Another pancreatic hormone, glucagon, also has a multifaceted effect on glucose metabolism, and its effect is largely similar to that of adrenaline. Under the influence of glucagon and adrenaline, the decomposition of glycogen in the liver increases, but the absorption of glucose by tissues remains unchanged, as a result of which the sugar content in the blood rises. Thyroid hormones increase the intensity of metabolism and mobilize carbohydrates from the depot, although there is no influence on blood sugar. Although growth hormone( somatotropin) inhibits the formation of glucose from other source substances and simultaneously enhances its formation from liver glycogen, the level of glucose in the blood does not change. In a newborn child, the process of regulating carbohydrate metabolism has not yet been fully developed, which explains the decrease in blood sugar in the first days after birth. As a rule, the restoration of normal glucose level occurs on the 5th-10th day of a child's life. The reason for the reduced amount of glucose in the blood of newborns is the insufficient maturity of the mechanisms of its formation from liver glycogen. Of great importance is also the restructuring of the endocrine system that occurs in the first days of life. The intake or formation of glucose at certain times of the day can exceed the energy demands of the body at this point in time, and in this case it is stored in the liver cells in the form of glycogen. Reducing blood glucose serves as a signal for the reverse formation of glucose from glycogen.

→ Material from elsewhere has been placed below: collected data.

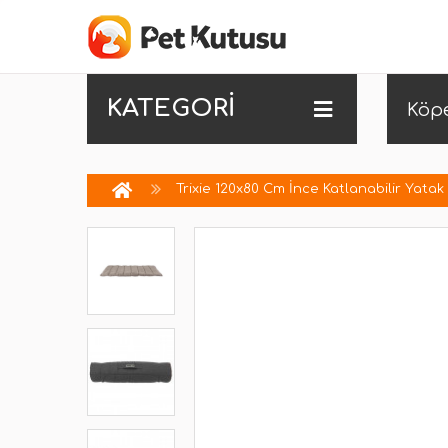
KATEGORİ
Köp
Trixie 120x80 Cm İnce Katlanabilir Yatak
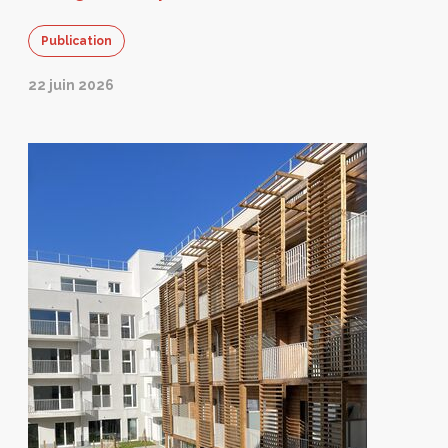
Publication
22 juin 2026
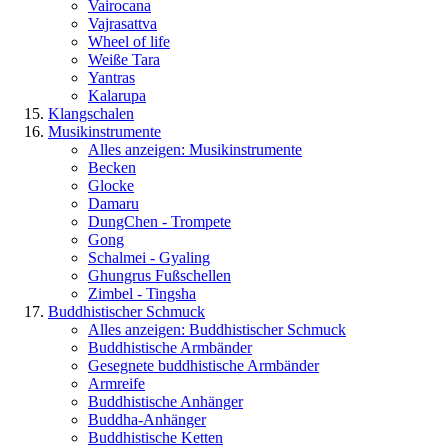
Vairocana
Vajrasattva
Wheel of life
Weiße Tara
Yantras
Kalarupa
Klangschalen
Musikinstrumente
Alles anzeigen: Musikinstrumente
Becken
Glocke
Damaru
DungChen - Trompete
Gong
Schalmei - Gyaling
Ghungrus Fußschellen
Zimbel - Tingsha
Buddhistischer Schmuck
Alles anzeigen: Buddhistischer Schmuck
Buddhistische Armbänder
Gesegnete buddhistische Armbänder
Armreife
Buddhistische Anhänger
Buddha-Anhänger
Buddhistische Ketten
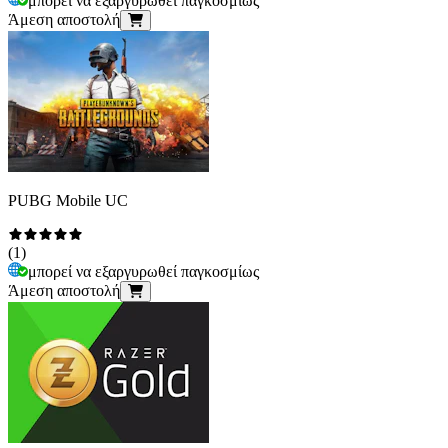
μπορεί να εξαργυρωθεί παγκοσμίως
Άμεση αποστολή
PUBG Mobile UC
(
1
)
μπορεί να εξαργυρωθεί παγκοσμίως
Άμεση αποστολή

The methods for qualitative and quantitative determination of carbohydrates in biological fluids of the body, the main one of which is blood, are of great importance for the detection of hereditary carbohydrate metabolism. For the purpose of rapid determination of glucose in urine, special indicator strips of paper are used. However, this method is only relatively accurate due to the fact that it determines only the presence of glucose and its approximate amount. These data are obtained by changing the color of the indicator strip after placing it in the urine of the subject.

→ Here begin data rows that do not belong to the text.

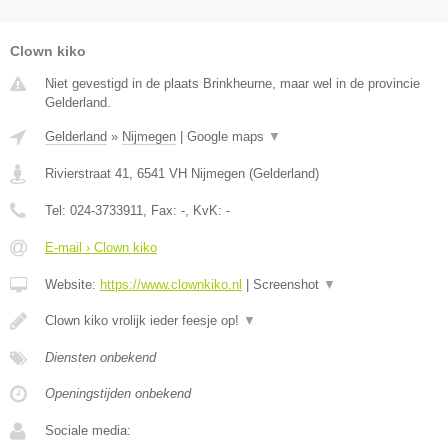
Clown kiko
Niet gevestigd in de plaats Brinkheurne, maar wel in de provincie
Gelderland.
Gelderland
»
Nijmegen
|
Google maps
▼
Rivierstraat 41
,
6541 VH
Nijmegen
(
Gelderland
)
Tel:
024-3733911
, Fax:
-
, KvK:
-
E-mail › Clown kiko
Website:
https://www.clownkiko.nl
|
Screenshot
▼
Clown kiko vrolijk ieder feesje op!
▼
Diensten onbekend
Openingstijden onbekend
Sociale media:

To determine the diseases of glycogen storage, load test is of great importance. In this case, the researcher is asked to drink a solution of galactose with a certain amount of it, after which the glucose content in the blood is determined. In some cases, to clarify the type of disease, it is necessary to study the activity of enzymes that take part in the exchange of glucose. These enzymes are found in the muscles, liver and some other organs. The study is conducted on pieces of organ tissue that are taken with a special method called a biopsy.